#### Consignes:
**A)** Répondez à ces questions à l'aide de l'extrait sur Berlusconi et l'entrepreneuriat italien :
(i) Quels deux faits ont marqué la crise de la politique italienne au début des années 1990 ?
(ii) Quelles entreprises sont citées comme les meilleurs exemples du «made in Italy» ?
(iii) Qu'a racheté Benetton avec la bénédiction de Berlusconi ?
**B)** Traduisez en anglais la phrase suivante de l'extrait sur Berlusconi et l'entrepreneuriat italien : « Au lieu de prendre des risques pour faire du profit, on a juste cherché à faire des rentes, comme lorsque Benetton a racheté les autoroutes italiennes, avec la bénédiction de Berlusconi. »

#### Extrait du document:
= = = =

Cet âge d'or entrepreneurial a alors correspondu, au début des années 1990, avec une crise profonde de la politique italienne, marquée par l'effondrement du parti communiste italien (PCI) et les affaires de corruption autour de Bettino Craxi. L'arrivée au pouvoir de Berlusconi, c'est celle d'un entrepreneur italien "typique", ayant fait fortune dans les médias et la communication sous la protection de l'Etat, à un moment où on se tourne vers la société civile pour sortir de cette crise politique.
Depuis l'arrivée au pouvoir de Berlusconi, le «made in Italy», centré sur la mode, le design ou l'informatique, dont Benetton ou Olivetti étaient les meilleurs exemples, s'est effondré, car absolument pas concurrentiel face aux pays émergents. Au lieu de prendre des risques pour faire du profit, on a juste cherché à faire des rentes, comme lorsque Benetton a racheté les autoroutes italiennes, avec la bénédiction de Berlusconi. Aujourd'hui, l'ère des «condottieri» est définitivement révolue.

= = = =

Entrées de la collection

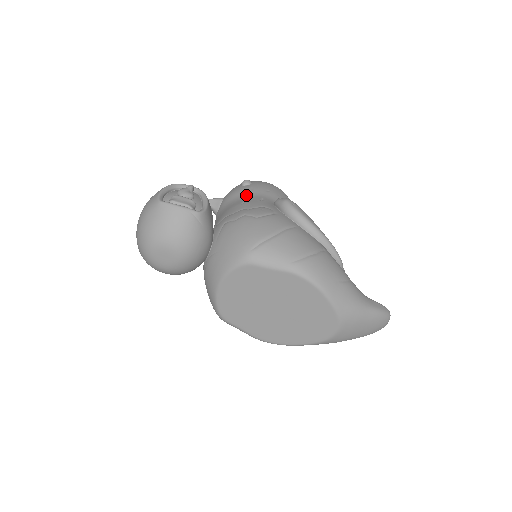
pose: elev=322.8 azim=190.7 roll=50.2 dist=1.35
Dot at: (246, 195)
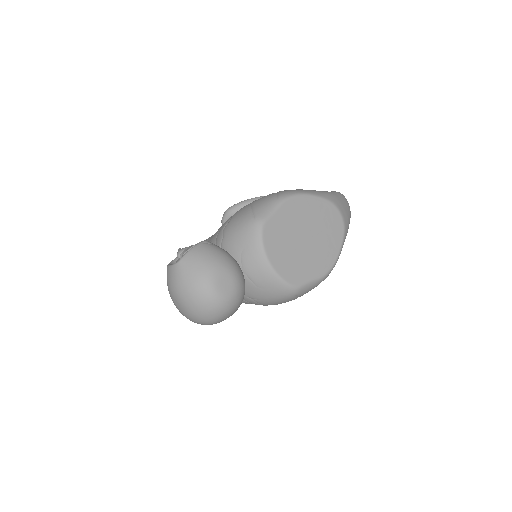
Dot at: occluded
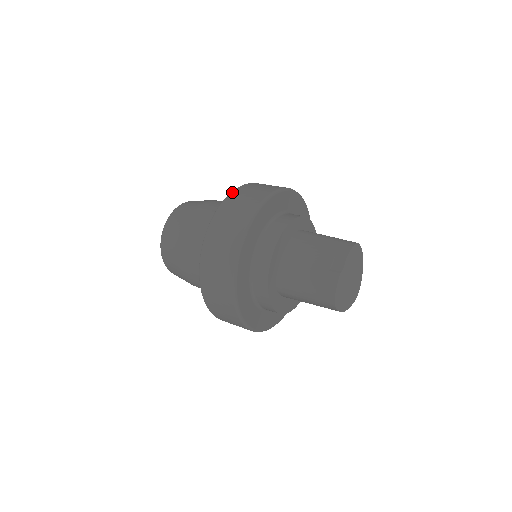
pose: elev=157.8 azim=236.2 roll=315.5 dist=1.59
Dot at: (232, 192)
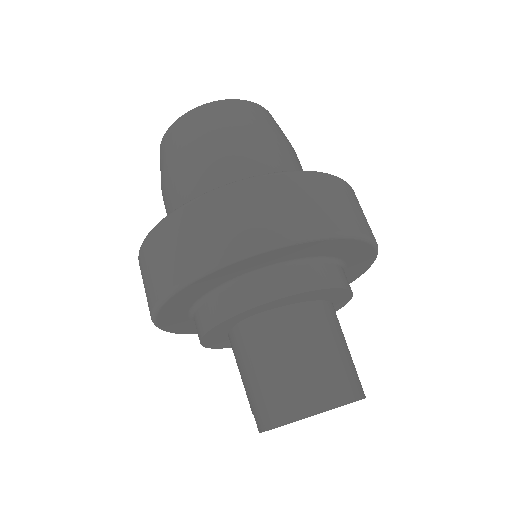
Dot at: (140, 249)
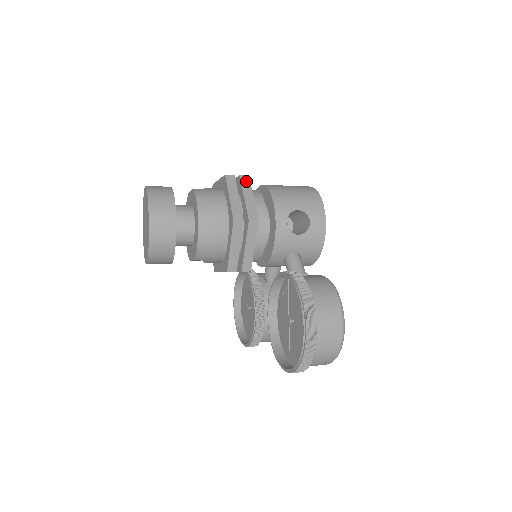
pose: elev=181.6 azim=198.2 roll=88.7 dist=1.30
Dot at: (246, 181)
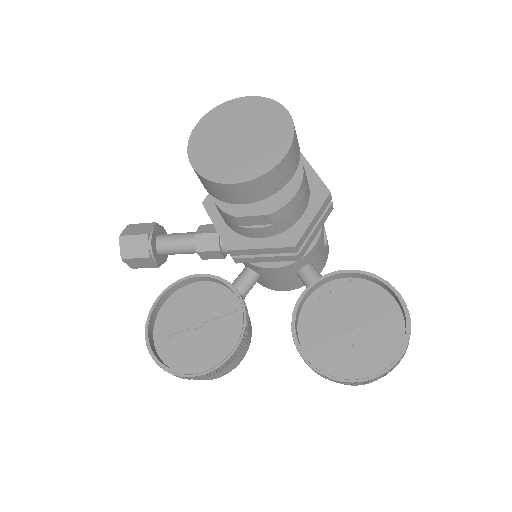
Dot at: occluded
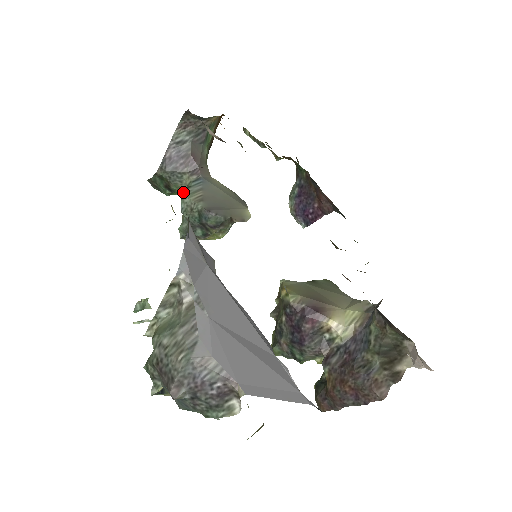
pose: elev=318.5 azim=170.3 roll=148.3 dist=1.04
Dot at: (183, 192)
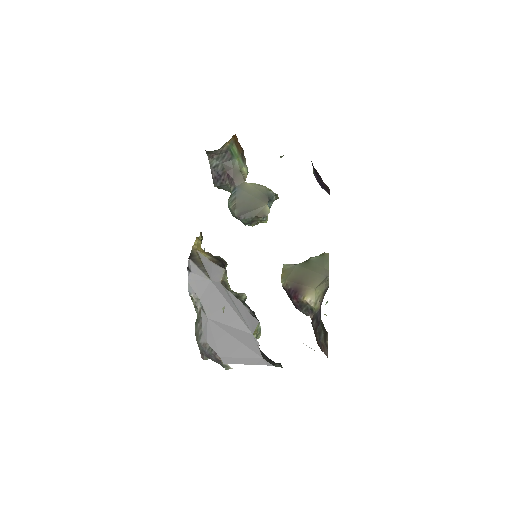
Dot at: occluded
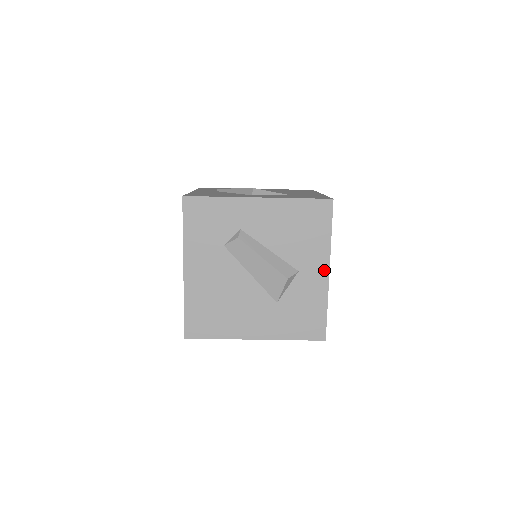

= = = =

#### Réponses par consigne:
**A)**
(i) L'effondrement du parti communiste italien (PCI) et les affaires de corruption autour de Bettino Craxi.
(ii) Benetton et Olivetti.
(iii) Les autoroutes italiennes.

**B)** Instead of taking risks to make a profit, people merely sought to collect rents, as when Benetton bought up the Italian highways, with Berlusconi's blessing.